Indossare la mascherina fa male? Gli effetti collaterali a lungo termine

Con il nuovo DPCM torna l’obbligo della mascherina in tutti i luoghi all’aperto, ma indossarla per molto tempo fa male?

Indossare la mascherina fa male? Gli effetti collaterali a lungo termine

Indossare la mascherina fa male? Dopo diversi mesi in cui abbiamo imparato a convivere con questo presidio di protezione sempre più persone di stanno ponendo questa domanda, dal momento che con il nuovo DPCM torna l’obbligo di indossarla sempre anche nei luoghi all’aperto.
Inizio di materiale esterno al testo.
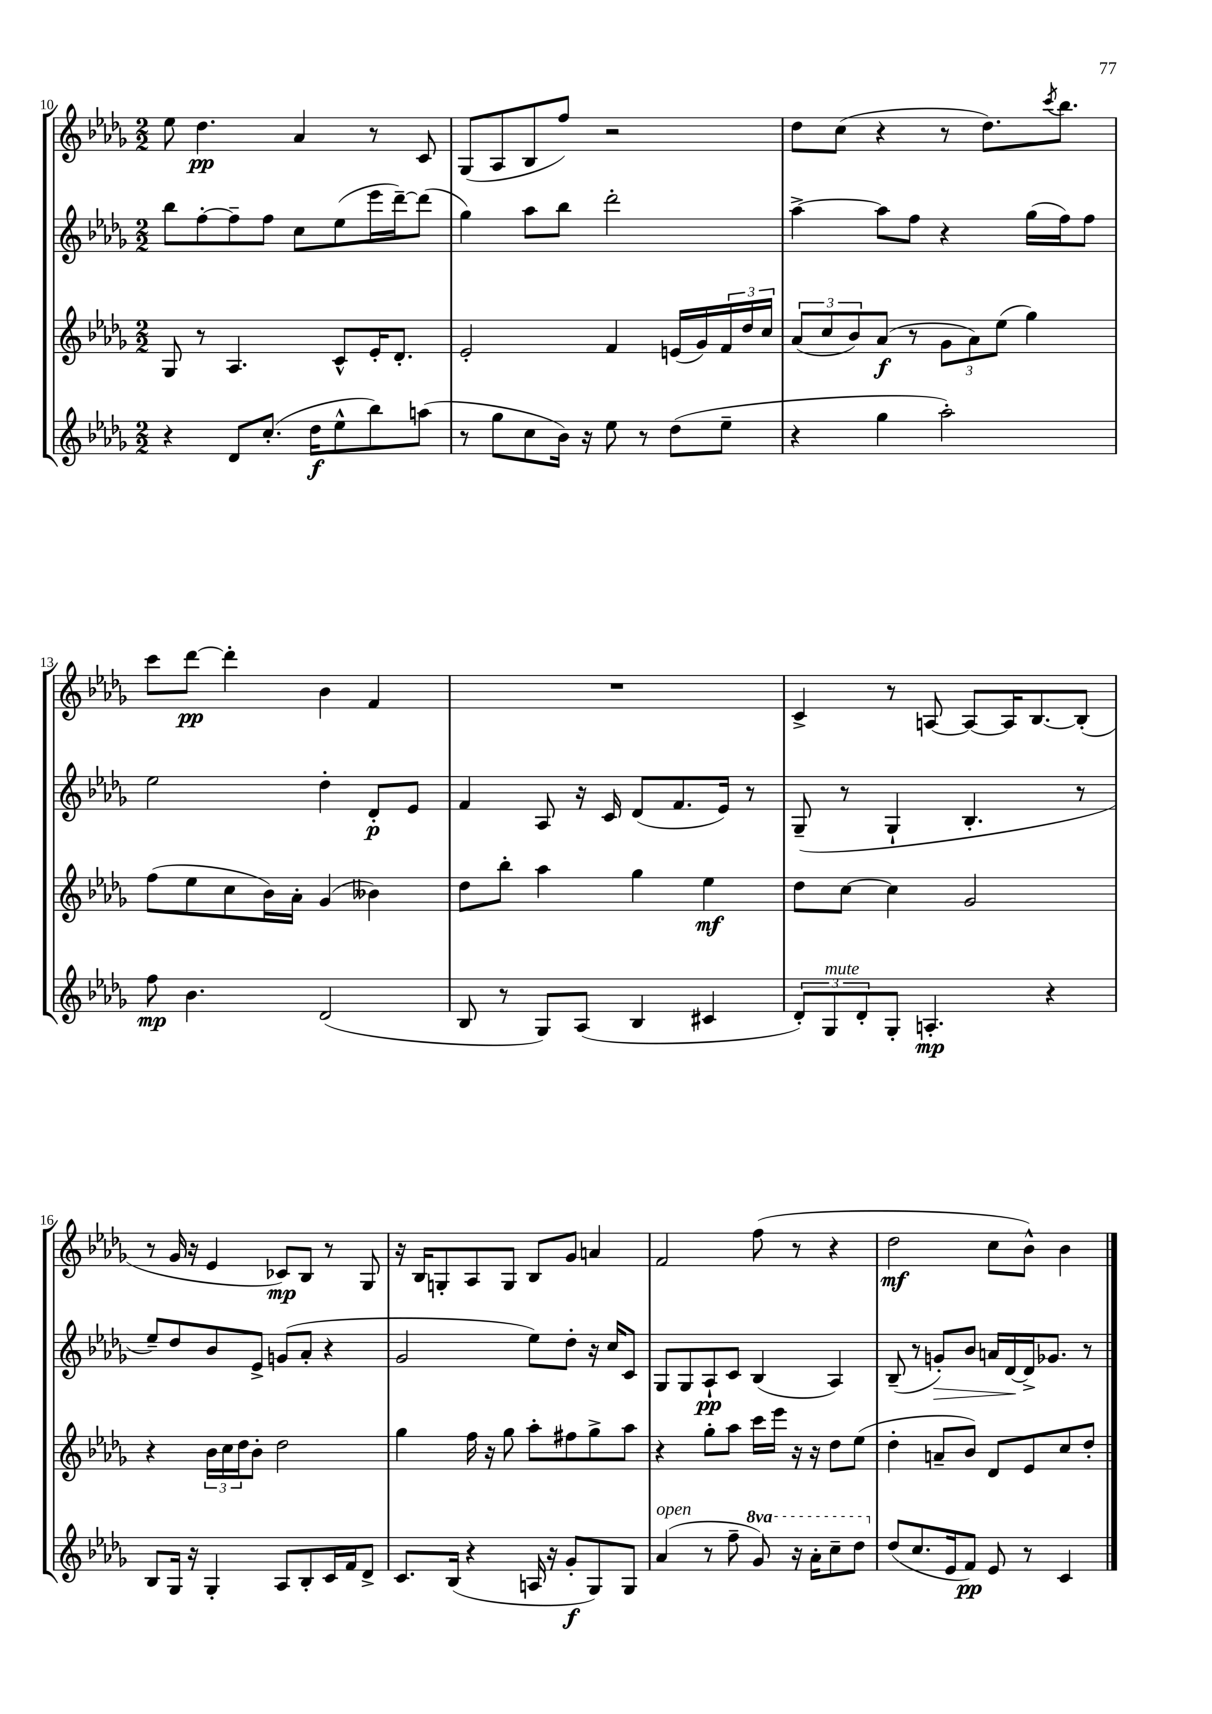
<<
\new StaffGroup <<
\new Staff = "s0" {
    \clef treble \key des \major \numericTimeSignature \time 2/2
    ees''8 des''4.\pp aes'4 r8 c'8 |
    ges8( aes8 bes8 f''8) r2 |
    des''8 c''8( r4 r8 des''8.) \acciaccatura { c'''8 } bes''8. |
    c'''8 des'''8~\pp des'''4-. bes'4 f'4 |
    R1 |
    c'4-> r8 a8~ a8~ a16 bes8.~ bes8-.( |
    r8 ges'16 r16 ees'4 ces'8\mp) bes8 r8 ges8 |
    r16 bes16 g8-. aes8 g8 bes8 ges'8 a'4 |
    f'2 f''8( r8 r4 |
    des''2\mf c''8 bes'8-^) bes'4 \bar "|." |
}
\new Staff = "s1" {
    \clef treble \key des \major \numericTimeSignature \time 2/2
    bes''8 f''8~-. f''8-- f''8 c''8 ees''8( ees'''16 des'''16~--) des'''8( |
    ges''4) aes''8 bes''8 des'''2-. |
    aes''4~-> aes''8 f''8 r4 ges''16( f''16) f''8 |
    ees''2 des''4-. des'8-.\p ees'8 |
    f'4 aes8 r16 c'16 des'8( f'8. ees'16) r8 |
    ges8--( r8 ges4-! bes4.-. r8 |
    ees''8--) des''8 bes'8 ees'8-> g'8( aes'8-. r4 |
    ges'2 ees''8) des''8-. r16 c''16 c'8 |
    ges8 ges8 aes8-!\pp c'8 bes4( aes4) |
    bes8--( r8 g'8-.\>) bes'8 a'16 des'16~\! des'16-> ges'8. r8 \bar "|." |
}
\new Staff = "s2" {
    \clef treble \key des \major \numericTimeSignature \time 2/2
    ges8 r8 aes4. c'8-^ ees'16-. des'8.-. |
    ees'2-. f'4 e'16( ges'16) \tuplet 3/2 { f'16 des''16 c''16 } |
    \tuplet 3/2 { aes'8( c''8 bes'8) } aes'8\f( r8 \tuplet 3/2 { ges'8 aes'8) ees''8( } ges''4) |
    f''8( ees''8 c''8 bes'16) aes'16-. ges'4( beses'4) |
    des''8 bes''8-. aes''4 ges''4 ees''4\mf |
    des''8 c''8~ c''4 ges'2 |
    r4 \tuplet 3/2 { bes'16 c''16 des''16 } bes'8-. des''2 |
    ges''4 f''16 r16 ges''8 aes''8-. fis''8 ges''8-> aes''8 |
    r4 ges''8-. aes''8 c'''16 ees'''16 r16 r16 des''8 ees''8( |
    des''4-. a'8-- bes'8) des'8 ees'8 c''8 des''8-. \bar "|." |
}
\new Staff = "s3" {
    \clef treble \key des \major \numericTimeSignature \time 2/2 \set Staff.ottavationMarkups = #ottavation-simple-ordinals
    r4 des'8 c''8.-.( des''16\f ees''8-^ bes''8) a''8( |
    r8 ges''8 c''8 bes'16) r16 ees''8 r8 des''8( ees''8-- |
    r4 ges''4 aes''2-.) |
    f''8\mp bes'4. des'2( |
    bes8 r8 ges8) aes8( bes4 cis'4 |
    \tuplet 3/2 { des'8-.) ges8^\markup { \italic "mute" } des'8-. } ges8-. a4.-.\mp r4 |
    bes8 ges16 r16 ges4-. aes8 bes8-. c'16 f'16 des'8-> |
    c'8. bes16( r4 a16 r16 ges'8-.\f ges8) ges8 |
    aes'4^\markup { \italic "open" }( r8 f''8-- \ottava #1 ges''8) r16 aes''16-. c'''8-- des'''8 \ottava #0 |
    des''8( c''8. ees'16 f'8\pp) ees'8 r8 c'4 \bar "|." |
}
>>
>>
\layout { \context { \Score currentBarNumber = #10 } }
Con l’incremento del numero delle nuove infezioni registrate nelle ultime settimane il governo ha infatti deciso di attuare una nuova stretta per limitare la diffusione del virus, tuttavia l’utilizzo prolungato della mascherina, anche se indispensabile, potrebbe comportare dei problemi per la salute, soprattutto se le mascherine vengono indossate per molto tempo. Ecco perché.

Indossare la mascherina fa male? Gli effetti collaterali

Con il nuovo DPCM il ministro della Salute Speranza ha confermato l’obbligo di indossare la mascherina in tutti i luoghi all’aperto, oltre che negli spazi chiusi accessibili al pubblico. In base alla tipologia, le mascherine possono presentare diversi effetti collaterali, soprattutto se indossate per molto tempo, a carico del sistema respiratorio e cutaneo.
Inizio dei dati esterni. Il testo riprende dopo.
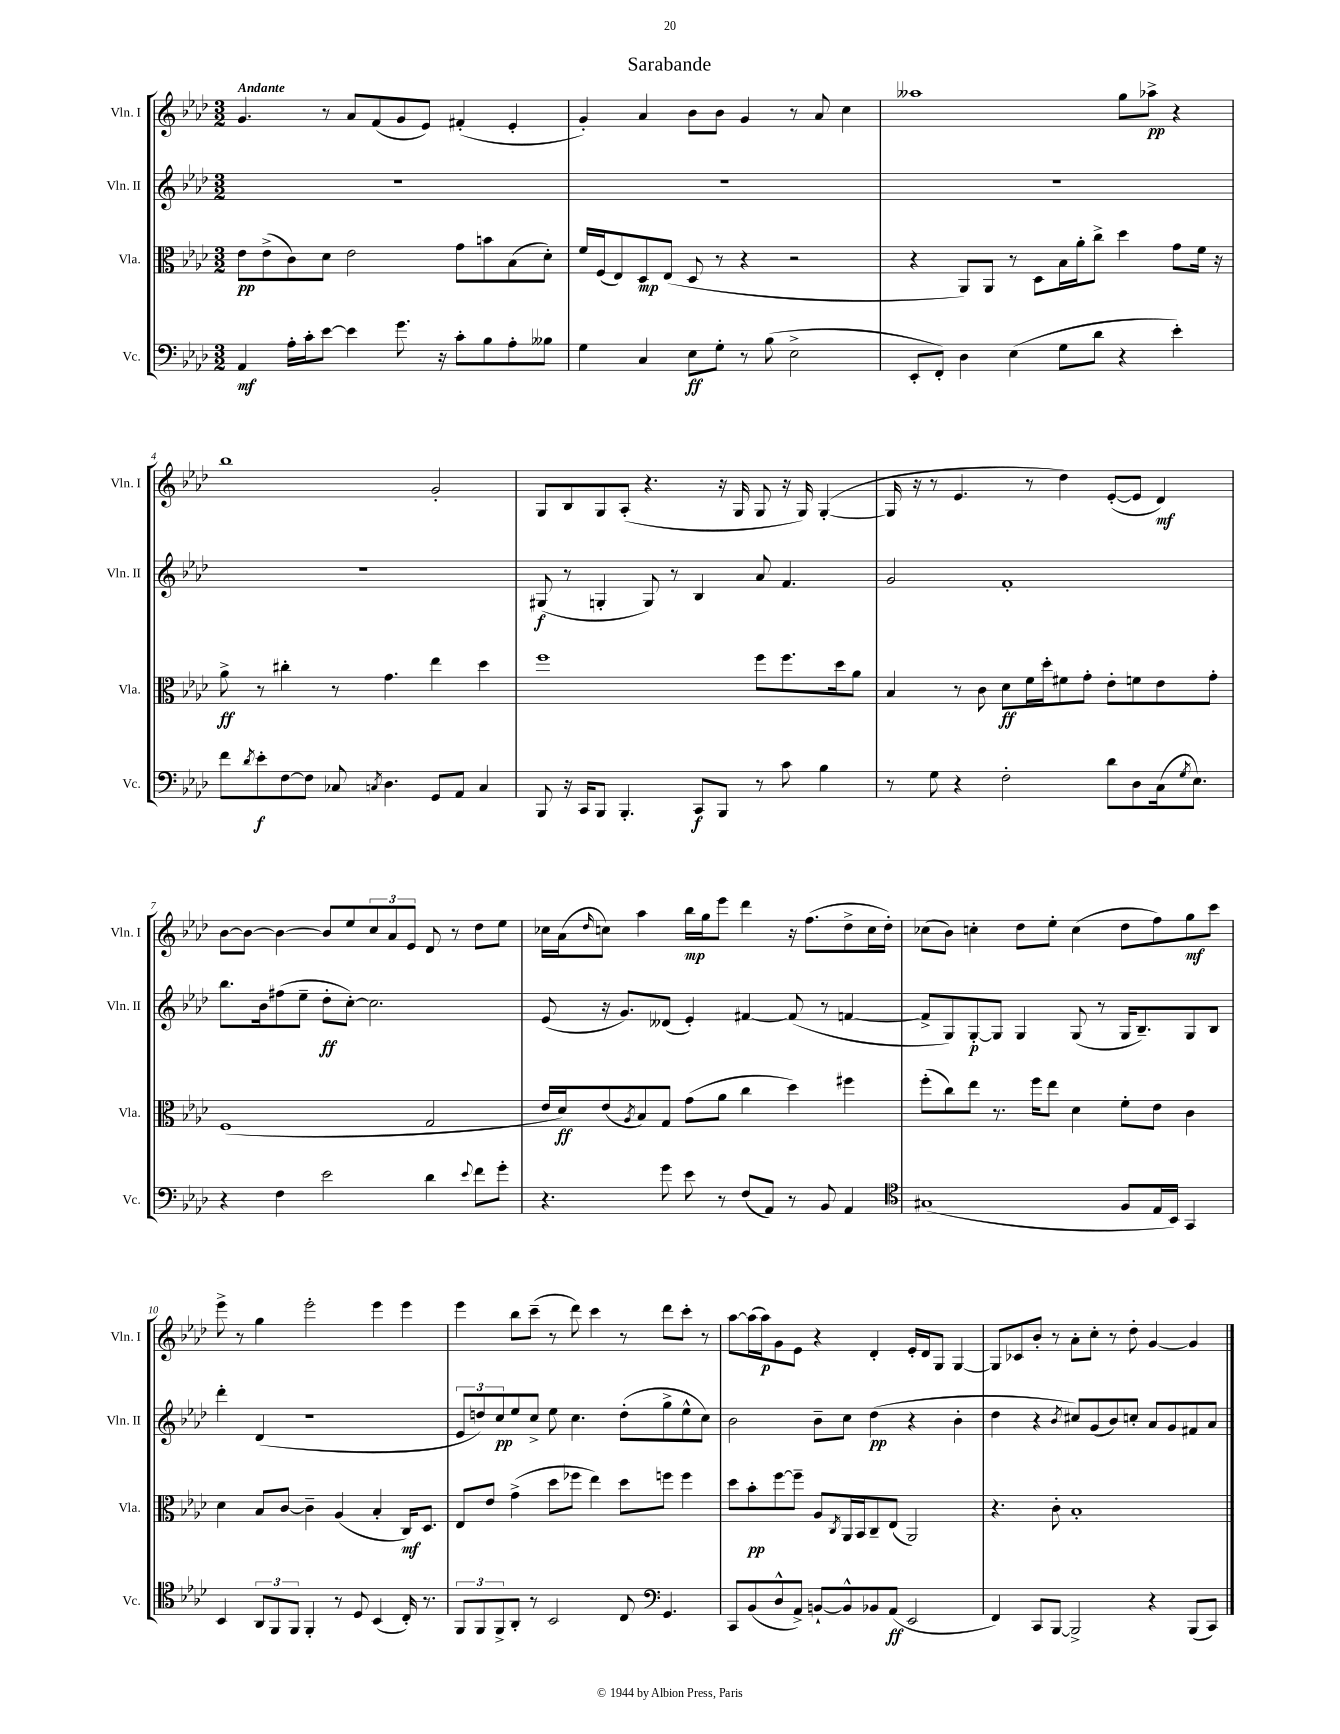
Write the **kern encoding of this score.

**kern	**dynam	**kern	**dynam	**kern	**dynam	**kern	**dynam
*part4	*part4	*part3	*part3	*part2	*part2	*part1	*part1
*staff4	*staff4	*staff3	*staff3	*staff2	*staff2	*staff1	*staff1
*I"Vc.	*	*I"Vla.	*	*I"Vln. II	*	*I"Vln. I	*
*I'Vc.	*	*I'Vla.	*	*I'Vln. II	*	*I'Vln. I	*
*clefF4	*	*clefC3	*	*clefG2	*	*clefG2	*
*k[b-e-a-d-]	*	*k[b-e-a-d-]	*	*k[b-e-a-d-]	*	*k[b-e-a-d-]	*
*M3/2	*	*M3/2	*	*M3/2	*	*M3/2	*
=1	=1	=1	=1	=1	=1	=1	=1
!	!	!	!	!	!	!LO:TX:a:B:t=Andante	!
4AA-/	mf	8e-\L	pp	1.r	.	4.g/	.
.	.	(8e-^\	.	.	.	.	.
16A-'\LL	.	8c\)	.	.	.	.	.
16c'\J	.	.	.	.	.	.	.
[8e-\J	.	8d-\J	.	.	.	8r	.
4e-\]	.	2e-\	.	.	.	8a-/L	.
.	.	.	.	.	.	(8f/	.
8.g\	.	.	.	.	.	8g/	.
.	.	.	.	.	.	8e-/J)	.
16r	.	.	.	.	.	.	.
8c'\L	.	8g\L	.	.	.	(4f#X'/	.
8B-\	.	8bn\	.	.	.	.	.
8A-'\	.	(8B-\	.	.	.	4e-'/	.
8B--X\J	.	8d-'\J)	.	.	.	.	.
=2	=2	=2	=2	=2	=2	=2	=2
4G\	.	16f/LL	.	1.r	.	4g'/)	.
.	.	(16F/J	.	.	.	.	.
.	.	8E-/)	.	.	.	.	.
4C/	.	8D-/	mp	.	.	4a-/	.
.	.	(8E-/J	.	.	.	.	.
8E-\L	ff	8D-/	.	.	.	8b-\L	.
8G'\J	.	8r	.	.	.	8b-\J	.
8r	.	4r	.	.	.	4g/	.
(8B-\	.	.	.	.	.	.	.
2E-^\	.	2r	.	.	.	8r	.
.	.	.	.	.	.	8a-/	.
.	.	.	.	.	.	4cc\	.
=3	=3	=3	=3	=3	=3	=3	=3
8EE-'/L	.	4r	.	1.r	.	1aa--X	.
8FF'/J)	.	.	.	.	.	.	.
4D-\	.	8AA-/L)	.	.	.	.	.
.	.	8AA-/J	.	.	.	.	.
(4E-\	.	8r	.	.	.	.	.
.	.	8D-\L	.	.	.	.	.
8G\L	.	16B-\L	.	.	.	.	.
.	.	16a-'\J	.	.	.	.	.
8d-\J	.	8cc^\J	.	.	.	.	.
4r	.	4dd-\	.	.	.	8gg\L	.
.	.	.	.	.	.	8aa-X^\J	pp
4e-'\)	.	8g\L	.	.	.	4r	.
.	.	16f\Jk	.	.	.	.	.
.	.	16r	.	.	.	.	.
!!LO:LB:g=z
=4	=4	=4	=4	=4	=4	=4	=4
8f\L	.	8a-^\	ff	1.r	.	1bb-	.
8qd-/	.	.	.	.	.	.	.
8e-'\	f	8r	.	.	.	.	.
[8F\	.	4cc#X'\	.	.	.	.	.
8F\J]	.	.	.	.	.	.	.
8C-X/	.	8r	.	.	.	.	.
8qCn/	.	.	.	.	.	.	.
4.D-\	.	4.g\	.	.	.	.	.
8GG/L	.	4ee-\	.	.	.	2g'/	.
8AA-/J	.	.	.	.	.	.	.
4C/	.	4dd-\	.	.	.	.	.
=5	=5	=5	=5	=5	=5	=5	=5
8BBB-/	.	1ff	.	(8G#X/	f	8G/L	.
16r	.	.	.	8r	.	8B-/	.
16CC/KL	.	.	.	.	.	.	.
8BBB-/J	.	.	.	4Gn'/	.	8G/	.
4.BBB-'/	.	.	.	.	.	(8A-'/J	.
.	.	.	.	8G/)	.	4.r	.
.	.	.	.	8r	.	.	.
8CC/L	f	.	.	4B-/	.	.	.
8BBB-/J	.	.	.	.	.	16r	.
.	.	.	.	.	.	16G/	.
8r	.	8ff\L	.	8a-/	.	8G/	.
8c\	.	8.ff\	.	4.f/	.	16r	.
.	.	.	.	.	.	16G/)	.
4B-\	.	.	.	.	.	([4G'/	.
.	.	16dd-\k	.	.	.	.	.
.	.	8a-\J	.	.	.	.	.
=6	=6	=6	=6	=6	=6	=6	=6
8r	.	4B-/	.	2g/	.	16G/]	.
.	.	.	.	.	.	16r	.
8G\	.	.	.	.	.	8r	.
4r	.	8r	.	.	.	4.e-/	.
.	.	8c\	.	.	.	.	.
2F'\	.	8d-\L	ff	1f'	.	.	.
.	.	16f\L	.	.	.	8r	.
.	.	16dd-'\J	.	.	.	.	.
.	.	8f#X\	.	.	.	4dd-\)	.
.	.	8g'\J	.	.	.	.	.
8d-\L	.	8e-'\L	.	.	.	([8e-'/L	.
8D-\	.	8fn\	.	.	.	8e-/J]	.
(16C\k	.	8e-\	.	.	.	4d-/)	mf
8qG/	.	.	.	.	.	.	.
8.E-\J)	.	.	.	.	.	.	.
.	.	8g'\J	.	.	.	.	.
!!LO:LB:g=z
=7	=7	=7	=7	=7	=7	=7	=7
4r	.	(1F	.	8.bb-\L	.	[8b-\L	.
.	.	.	.	.	.	8b-\J_	.
.	.	.	.	16b-\k	.	.	.
4F\	.	.	.	(8ff#X\	.	4b-\_	.
.	.	.	.	8ee-~\J	.	.	.
2e-\	.	.	.	8dd-'\L	ff	8b-/L]	.
.	.	.	.	[8cc'\J)	.	8ee-/	.
.	.	.	.	2.cc\]	.	12cc/	.
.	.	.	.	.	.	12a-/	.
.	.	.	.	.	.	12e-/J	.
4d-\	.	2G/	.	.	.	8d-/	.
.	.	.	.	.	.	8r	.
8qqe-/	.	.	.	.	.	.	.
8f\L	.	.	.	.	.	8dd-\L	.
8g'\J	.	.	.	.	.	8ee-\J	.
=8	=8	=8	=8	=8	=8	=8	=8
4.r	.	16e-/LL	.	(8e-/	.	16cc-X\LL	.
.	.	16d-/J)	ff	.	.	(16a-\J	.
.	.	.	.	.	.	16qqdd-/	.
.	.	(8e-/	.	16r	.	8ccn\J)	.
.	.	.	.	8.g/L)	.	.	.
.	.	8qA-/	.	.	.	.	.
.	.	8B-/)	.	.	.	4aa-\	.
8g\	.	8G/J	.	(8d--X/J	.	.	.
8e-\	.	(8g\L	.	4e-'/)	.	16bb-\LL	mp
.	.	.	.	.	.	16gg\J	.
8r	.	8a-\J	.	.	.	8eee-\J	.
(8F/L	.	4cc\	.	[4f#X/	.	4ddd-\	.
8AA-/J)	.	.	.	.	.	.	.
8r	.	4dd-\)	.	(8f#/]	.	16r	.
.	.	.	.	.	.	(8.ff\L	.
8BB-/	.	.	.	8r	.	.	.
4AA-/	.	4ff#X\	.	[4fn/	.	8dd-^\	.
.	.	.	.	.	.	16cc\L	.
.	.	.	.	.	.	16dd-'\JJ)	.
=9	=9	=9	=9	=9	=9	=9	=9
*clefC4	*	*	*	*	*	*	*
(1G#X	.	(8ff'\L	.	8f^/L]	.	(8cc-X\L	.
.	.	8cc\)	.	8G/)	.	8b-\J)	.
.	.	8ee-\J	.	[8G'/	p	4ccn'\	.
.	.	8.r	.	8G/J]	.	.	.
.	.	.	.	4G/	.	8dd-\L	.
.	.	16ff\KL	.	.	.	.	.
.	.	8ee-\J	.	.	.	8ee-'\J	.
.	.	4d-\	.	(8G/	.	(4cc\	.
.	.	.	.	8r	.	.	.
8F/L	.	8f'\L	.	16G/KL	.	8dd-\L	.
.	.	.	.	8.B-~/)	.	.	.
16E-/L	.	8e-\J	.	.	.	8ff\)	.
16BB-/JJ)	.	.	.	.	.	.	.
4GG/	.	4c\	.	8G/	.	8gg\	mf
.	.	.	.	8B-/J	.	8ccc\J	.
!!LO:LB:g=z
=10	=10	=10	=10	=10	=10	=10	=10
4BB-/	.	4d-\	.	4ddd-'\	.	8eee-^\	.
.	.	.	.	.	.	8r	.
12AA-/L	.	8B-/L	.	(4d-/	.	4gg\	.
12FF/	.	.	.	.	.	.	.
.	.	[8c/J	.	.	.	.	.
12FF/J	.	.	.	.	.	.	.
4FF'/	.	4c~\]	.	1r	.	2eee-'\	.
8r	.	(4A-/	.	.	.	.	.
8D-/	.	.	.	.	.	.	.
(4BB-/	.	4B-'/	.	.	.	4eee-\	.
16C'/)	.	16C/KL)	mf	.	.	4eee-\	.
8.r	.	8.D-/J	.	.	.	.	.
=11	=11	=11	=11	=11	=11	=11	=11
12FF/L	.	8E-/L	.	12e-/L	.	4eee-\	.
12FF/	.	.	.	12ddn/)	.	.	.
.	.	8e-/J	.	.	.	.	.
12FF^/	.	.	.	12cc/	pp	.	.
8AA-'/J	.	(4g^\	.	8ee-/	.	8bb-\L	.
8r	.	.	.	8cc^/J	.	(8ccc~\J	.
2BB-/	.	8dd-\L	.	8ee-\	.	8r	.
.	.	8ff-X\J	.	4.cc\	.	8ddd-\)	.
.	.	4ee-\)	.	.	.	4ccc\	.
8C/	.	8dd-\L	.	(8dd'\L	.	8r	.
*clefF4	*	*	*	*	*	*	*
4.GG/	.	8ffn\J	.	8gg^\	.	8ddd-\L	.
.	.	4ff\	.	8ee-^^\	.	8ccc'\J	.
.	.	.	.	8cc\J)	.	8r	.
=12	=12	=12	=12	=12	=12	=12	=12
8CC/L	.	8dd-\L	.	2b-\	.	[8aa-\L	.
(8BB-/	.	8b-'\	pp	.	.	(16aa-\L]	.
.	.	.	.	.	.	16aa-\J)	p
8D-^^/	.	[8ff\	.	.	.	8g\	.
8AA-^/J)	.	8ff~\J]	.	.	.	8e-\J	.
[8BBn`/L	.	8A-/L	.	8b-~\L	.	4r	.
.	.	8qC/	.	.	.	.	.
8BB^^/]	.	16AA-/L	.	8cc\J	.	.	.
.	.	16BB-/J	.	.	.	.	.
8BB-X/	.	8C~/	.	(4dd-\	pp	4d-'/	.
(8AA-/J	ff	(8E-/J	.	.	.	.	.
2EE-/	.	2AA-/)	.	4r	.	16e-'/LL	.
.	.	.	.	.	.	16d-/J	.
.	.	.	.	.	.	8G/J	.
.	.	.	.	4b-'\	.	[4G/	.
=13	=13	=13	=13	=13	=13	=13	=13
4FF/)	.	4.r	.	4dd-\	.	8G/L]	.
.	.	.	.	.	.	8c-X/	.
8CC/L	.	.	.	4r	.	8b-'/J	.
[8BBB-/J	.	8c'\	.	.	.	8r	.
.	.	.	.	8qb-/	.	.	.
2BBB-^/]	.	1B-'	.	8cc#X/L)	.	8a-'\L	.
.	.	.	.	(8g/	.	8cc'\J	.
.	.	.	.	8b-/)	.	8r	.
.	.	.	.	8ccn'/J	.	8dd-'\	.
4r	.	.	.	8a-/L	.	[4g/	.
.	.	.	.	8g/	.	.	.
(8BBB-/L	.	.	.	8f#X/	.	4g/]	.
8CC/J)	.	.	.	8a-/J	.	.	.
==	==	==	==	==	==	==	==
*-	*-	*-	*-	*-	*-	*-	*-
Alcune mascherine potrebbero generare delle difficoltà nella respirazione, nello specifico per quanto riguarda le comuni mascherine chirurgiche non ci sono particolari effetti collaterali nella respirazione, nemmeno per chi soffre di patologie allergiche come la rinite o l’asma bronchiale, ma anzi possono offrire una difesa in più nei confronti dei pollini.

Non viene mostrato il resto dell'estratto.